Issues of America Overshadowed by Madness
January 5, 2015
A Missouri grand jury’s decision not to indict a white police officer in the fatal shooting of an unarmed black teen, spurred the national debate on race relations and street demonstrations that echo the race riots of the 1960’s. While the recent grand jury decision made headline news, this discussion has been alive and relevant in America for decades.
As an African American woman I generally remain silent in times like these. It wasn’t until this evening, while I watched the prosecutor explain why the grand jury decision resulted in the way it did, that I realized why I remained silenced for so long.
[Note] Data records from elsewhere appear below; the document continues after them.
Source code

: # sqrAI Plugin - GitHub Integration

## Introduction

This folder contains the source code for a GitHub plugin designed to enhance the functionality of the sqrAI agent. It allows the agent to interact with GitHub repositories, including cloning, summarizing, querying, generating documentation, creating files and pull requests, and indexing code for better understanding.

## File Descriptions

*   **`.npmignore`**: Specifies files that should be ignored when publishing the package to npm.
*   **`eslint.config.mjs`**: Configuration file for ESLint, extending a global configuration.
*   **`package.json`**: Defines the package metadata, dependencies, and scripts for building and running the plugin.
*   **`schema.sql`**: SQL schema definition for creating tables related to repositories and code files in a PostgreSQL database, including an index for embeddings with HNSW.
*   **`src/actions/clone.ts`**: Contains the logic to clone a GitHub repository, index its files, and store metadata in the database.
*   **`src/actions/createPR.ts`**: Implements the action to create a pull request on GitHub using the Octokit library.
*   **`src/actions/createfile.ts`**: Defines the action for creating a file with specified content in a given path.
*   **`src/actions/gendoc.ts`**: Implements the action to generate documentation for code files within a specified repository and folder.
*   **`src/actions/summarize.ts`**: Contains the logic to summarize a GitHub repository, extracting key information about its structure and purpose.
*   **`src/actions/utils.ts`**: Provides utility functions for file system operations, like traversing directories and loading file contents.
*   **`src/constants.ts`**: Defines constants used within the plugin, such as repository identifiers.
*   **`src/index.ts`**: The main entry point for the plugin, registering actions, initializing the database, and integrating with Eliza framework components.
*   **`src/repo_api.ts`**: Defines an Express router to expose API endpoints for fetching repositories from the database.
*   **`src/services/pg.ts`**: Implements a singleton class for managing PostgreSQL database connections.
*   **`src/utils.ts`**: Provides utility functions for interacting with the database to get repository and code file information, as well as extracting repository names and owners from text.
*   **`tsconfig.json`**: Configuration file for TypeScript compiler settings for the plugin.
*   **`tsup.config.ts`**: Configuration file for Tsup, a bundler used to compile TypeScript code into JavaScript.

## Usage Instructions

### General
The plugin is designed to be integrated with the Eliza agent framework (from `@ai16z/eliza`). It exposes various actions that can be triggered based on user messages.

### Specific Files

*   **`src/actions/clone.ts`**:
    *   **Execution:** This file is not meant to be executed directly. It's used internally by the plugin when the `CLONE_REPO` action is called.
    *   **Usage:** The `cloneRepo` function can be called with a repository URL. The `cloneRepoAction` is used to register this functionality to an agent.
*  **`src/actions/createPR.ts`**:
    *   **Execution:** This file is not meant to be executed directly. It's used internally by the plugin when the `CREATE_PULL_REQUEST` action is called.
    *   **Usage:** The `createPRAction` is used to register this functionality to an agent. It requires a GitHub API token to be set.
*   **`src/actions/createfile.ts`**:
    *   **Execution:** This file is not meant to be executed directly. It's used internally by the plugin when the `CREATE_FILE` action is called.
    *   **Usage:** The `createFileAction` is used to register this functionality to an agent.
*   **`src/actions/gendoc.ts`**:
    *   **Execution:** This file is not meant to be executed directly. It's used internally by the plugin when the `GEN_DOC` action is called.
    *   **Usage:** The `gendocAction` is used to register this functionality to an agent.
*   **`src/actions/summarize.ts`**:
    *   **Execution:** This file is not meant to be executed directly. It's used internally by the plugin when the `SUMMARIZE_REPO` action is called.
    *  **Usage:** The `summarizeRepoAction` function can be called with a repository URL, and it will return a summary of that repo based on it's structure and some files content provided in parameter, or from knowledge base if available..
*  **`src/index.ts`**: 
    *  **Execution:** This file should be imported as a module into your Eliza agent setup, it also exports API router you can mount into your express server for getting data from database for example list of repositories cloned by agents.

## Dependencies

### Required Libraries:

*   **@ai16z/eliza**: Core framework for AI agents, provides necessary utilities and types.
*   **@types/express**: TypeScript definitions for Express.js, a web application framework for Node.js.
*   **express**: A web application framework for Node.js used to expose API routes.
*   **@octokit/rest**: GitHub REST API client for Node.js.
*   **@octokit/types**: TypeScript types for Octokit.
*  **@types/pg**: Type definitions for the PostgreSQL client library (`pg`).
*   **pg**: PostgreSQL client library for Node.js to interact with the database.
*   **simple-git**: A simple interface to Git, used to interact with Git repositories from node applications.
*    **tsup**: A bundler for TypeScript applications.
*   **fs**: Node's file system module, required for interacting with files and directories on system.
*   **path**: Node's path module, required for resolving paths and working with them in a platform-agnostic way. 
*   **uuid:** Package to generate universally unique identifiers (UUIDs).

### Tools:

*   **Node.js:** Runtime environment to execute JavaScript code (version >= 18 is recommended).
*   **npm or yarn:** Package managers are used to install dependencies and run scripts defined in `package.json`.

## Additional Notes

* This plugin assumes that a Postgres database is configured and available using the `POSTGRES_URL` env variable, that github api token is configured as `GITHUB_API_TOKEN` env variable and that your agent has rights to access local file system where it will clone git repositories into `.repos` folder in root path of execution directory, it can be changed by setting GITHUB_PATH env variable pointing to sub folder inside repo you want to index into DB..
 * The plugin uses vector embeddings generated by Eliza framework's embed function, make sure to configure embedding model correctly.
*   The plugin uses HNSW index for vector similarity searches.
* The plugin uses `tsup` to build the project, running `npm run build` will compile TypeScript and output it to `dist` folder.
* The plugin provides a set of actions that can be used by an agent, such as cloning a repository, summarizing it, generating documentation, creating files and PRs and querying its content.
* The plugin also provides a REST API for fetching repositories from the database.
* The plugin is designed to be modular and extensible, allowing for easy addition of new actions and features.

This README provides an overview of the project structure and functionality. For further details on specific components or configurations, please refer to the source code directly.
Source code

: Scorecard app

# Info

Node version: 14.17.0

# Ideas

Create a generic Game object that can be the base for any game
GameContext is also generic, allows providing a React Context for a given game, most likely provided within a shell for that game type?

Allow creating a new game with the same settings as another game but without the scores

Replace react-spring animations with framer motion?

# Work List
In a world where racial tensions are the foundation of our being, where everyone is looking for a direction to route the blame in or a justification for the actions of others, I found myself torn. Torn between my race, my life experiences, my opinion and the society I so desperately want to be accepted by. Society has become so brutal in these times. Society has become so critical and opinionated that I feel we’ve truly lost sight of the things that matter: the progress we have made and the potential we have to continue this progression.
I sat watching the news for the first time in years. I cringed at the thought that my silence wasn’t because I didn’t want to be heard, but because I was afraid of how I would be heard. Afraid that my voice would be too loud, would be misunderstood, or even overshadowed by madness.
As I began to try and formulate my opinion of the “black v. white” issues of today, emphasized by the Ferguson madness, I realized that these issues are not much different then the issues we read about in our history books. As much as I wanted to think like a politically correct law student, who would say “the facts don’t lie,” my race wouldn’t let me see past the reality that we have a long way to go for racial and social equality.
After hours of pondering and going back and forth between my emotions and my logic, I was left with questions, an opinion, and more than anything, discomfort. I took to social media in hopes to get a better understanding, and in some way, I think, to have my feelings validated. However, I realized that as a society we were all torn. Torn between, race, our life experiences, our opinions, and what societal acceptances are.
I thought back to President Barack Obama’s Speech and it became clear. Our issues are overshadowed by madness. In the President’s address, he mentioned that there were real problems in the communities of color regarding feelings of “the law being applied in a discriminatory fashion.” This was followed by a statement that this isn’t believed to be the norm or believed by the majority of communities. America was then encouraged to understand the issues and figure out a way to make progress. With that I ask, if we, as a society as a whole, do not believe these issues to exist, how do we address and materialize the solutions?